Enquanto lá estavam, fechados e
isolados do mundo, eis que apareceu um senhor que pelo modo de vestir e pela
cor de sua pele parecia ser um semita. Veio à porta da Capela Sistina e disse a
um dos Cardeais retardatários: "posso entrar com o Senhor, pois todos os
Cardeais são meus representantes e preciso urgentemente falar com eles”.
O Cardeal, pensando tratar-se de
um louco, fez um gesto de irritação e disse-lhe benevolamente: "resolva
seu problema com a guarda suíça”. E bateu a porta. Então, este estranho senhor,
calmamente se dirigiu ao guarda suíço e lhe disse: "posso entrar para
falar com os Cardeais, meus representantes”?
O guarda o olhou de cima para
baixo e não acreditando no que ouvira, pediu, perplexo, que repetisse o que
dissera. E ele o fez. O guarda com certo desdém lhe disse: "aqui entram
somente cardeais e ninguém mais”.
Mas esta figura enigmática
insistiu: "eu até falei com um dos Cardeais e todos eles são meus
representantes, por isso, me permito de estar com eles”.

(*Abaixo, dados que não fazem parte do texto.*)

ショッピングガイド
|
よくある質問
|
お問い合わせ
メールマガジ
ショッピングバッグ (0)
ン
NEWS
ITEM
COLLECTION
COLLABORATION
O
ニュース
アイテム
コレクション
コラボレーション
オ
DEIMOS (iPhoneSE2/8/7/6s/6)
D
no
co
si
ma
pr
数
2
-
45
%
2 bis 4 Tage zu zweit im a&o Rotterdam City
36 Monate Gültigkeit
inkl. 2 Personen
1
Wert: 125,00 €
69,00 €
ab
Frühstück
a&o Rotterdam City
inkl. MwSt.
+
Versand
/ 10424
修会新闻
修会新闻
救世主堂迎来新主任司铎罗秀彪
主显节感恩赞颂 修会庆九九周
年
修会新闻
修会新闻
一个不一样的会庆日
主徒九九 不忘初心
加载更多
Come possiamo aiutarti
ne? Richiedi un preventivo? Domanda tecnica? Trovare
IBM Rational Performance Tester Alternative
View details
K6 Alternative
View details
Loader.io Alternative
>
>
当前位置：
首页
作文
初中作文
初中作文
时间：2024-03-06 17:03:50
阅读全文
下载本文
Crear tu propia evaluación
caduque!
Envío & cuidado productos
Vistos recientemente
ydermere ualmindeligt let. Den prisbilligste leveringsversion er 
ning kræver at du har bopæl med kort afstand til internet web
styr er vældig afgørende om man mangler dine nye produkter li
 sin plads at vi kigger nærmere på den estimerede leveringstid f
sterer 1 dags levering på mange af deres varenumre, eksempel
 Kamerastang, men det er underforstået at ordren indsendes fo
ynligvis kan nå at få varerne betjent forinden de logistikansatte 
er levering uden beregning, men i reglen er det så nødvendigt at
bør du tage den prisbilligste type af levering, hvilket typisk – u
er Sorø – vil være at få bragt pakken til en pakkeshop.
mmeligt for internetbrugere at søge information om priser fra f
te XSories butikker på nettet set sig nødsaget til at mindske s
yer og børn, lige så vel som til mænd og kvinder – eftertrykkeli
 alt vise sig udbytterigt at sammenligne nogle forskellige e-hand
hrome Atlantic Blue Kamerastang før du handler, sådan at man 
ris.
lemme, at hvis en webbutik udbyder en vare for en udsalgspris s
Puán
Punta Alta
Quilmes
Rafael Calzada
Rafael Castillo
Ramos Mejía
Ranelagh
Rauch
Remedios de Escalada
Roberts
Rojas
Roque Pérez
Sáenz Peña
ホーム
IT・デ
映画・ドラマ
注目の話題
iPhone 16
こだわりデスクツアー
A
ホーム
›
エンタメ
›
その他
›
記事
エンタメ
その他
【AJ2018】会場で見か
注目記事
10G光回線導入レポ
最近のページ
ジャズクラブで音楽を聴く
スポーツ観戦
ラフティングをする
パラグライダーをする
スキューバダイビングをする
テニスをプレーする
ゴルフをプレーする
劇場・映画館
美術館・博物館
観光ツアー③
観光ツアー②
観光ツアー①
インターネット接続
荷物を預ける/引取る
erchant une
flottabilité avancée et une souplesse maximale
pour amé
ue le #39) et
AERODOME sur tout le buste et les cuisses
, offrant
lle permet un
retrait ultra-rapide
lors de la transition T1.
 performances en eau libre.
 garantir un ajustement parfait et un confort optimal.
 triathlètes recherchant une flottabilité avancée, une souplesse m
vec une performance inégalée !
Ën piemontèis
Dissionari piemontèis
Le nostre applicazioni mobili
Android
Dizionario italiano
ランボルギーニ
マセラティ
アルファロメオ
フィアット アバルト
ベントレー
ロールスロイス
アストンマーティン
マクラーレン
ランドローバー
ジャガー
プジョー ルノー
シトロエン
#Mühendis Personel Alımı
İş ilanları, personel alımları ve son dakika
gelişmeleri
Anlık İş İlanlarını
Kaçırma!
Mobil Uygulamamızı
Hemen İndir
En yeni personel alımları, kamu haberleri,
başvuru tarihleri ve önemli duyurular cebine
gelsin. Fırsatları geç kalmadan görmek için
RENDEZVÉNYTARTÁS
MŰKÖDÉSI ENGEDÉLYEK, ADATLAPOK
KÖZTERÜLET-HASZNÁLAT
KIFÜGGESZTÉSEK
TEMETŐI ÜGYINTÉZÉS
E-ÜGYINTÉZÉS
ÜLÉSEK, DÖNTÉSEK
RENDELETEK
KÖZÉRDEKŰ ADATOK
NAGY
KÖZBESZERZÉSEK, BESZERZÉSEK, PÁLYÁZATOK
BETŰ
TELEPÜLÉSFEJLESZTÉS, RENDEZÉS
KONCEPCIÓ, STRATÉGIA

O guarda, com razão, pensou
estar diante de um paranóico destes que se apresentam como Cesar ou Napoleão.
Chamou o chefe da guarda que tudo ouvira. Este o agarrou pelos ombros e lhe
disse com voz alterada: ”Aqui não é um hospital psiquiátrico. Só um louco
imagina que os Cardeais são seus representantes”.
Mandou que o entregassem ao
chefe de polícia de Roma. Lá, no prédio central, repetiu o mesmo pedido:
"preciso falar urgentemente com meus representantes, os Cardeais”. O chefe
de polícia nem se deu ao trabalho de ouvir direito. Com um simples gesto
determinou que fosse retirado. Dois fortes policiais o jogaram numa cela
escura.
De lá de dentro continuava a
gritar. Como ninguém o fizesse calar, deram-lhe murros na boca e muitos socos.
Mas ele, sangrando, continuava a gritar: "preciso falar com meus
representantes, os Cardeais”. Até que irrompeu cela adentro um soldado enorme
que começou a golpeá-lo sem parar até que caísse desmaiado. Depois amarrou-lhe
os braços com um pano e o dependurou em dois suportes que havia na parede. Parecia
um crucificado. E não se ouviu mais gritar: "preciso falar com meus
representantes, os Cardeais”.
Ocorre que este misterioso
personagem não era cardeal, nem patriarca, nem metropolita, nem arcebispo, nem
bispo, nem padre, nem batizado, nem cristão, nem católico. Era um simples
homem, um judeu da Galileia. Tinha uma mensagem que poderia salvar a Igreja e
toda a humanidade. Mas ninguém quis ouvi-lo. Seu nome é Jeshua.
Qualquer semelhança com Jesus de
Nazaré, de quem os Cardeais se dizem representantes, não é mera coincidência;
mas, a pura verdade.
"Veio para os seus, e os
seus não o receberam” observou mais tarde e tristemente um seu evangelista.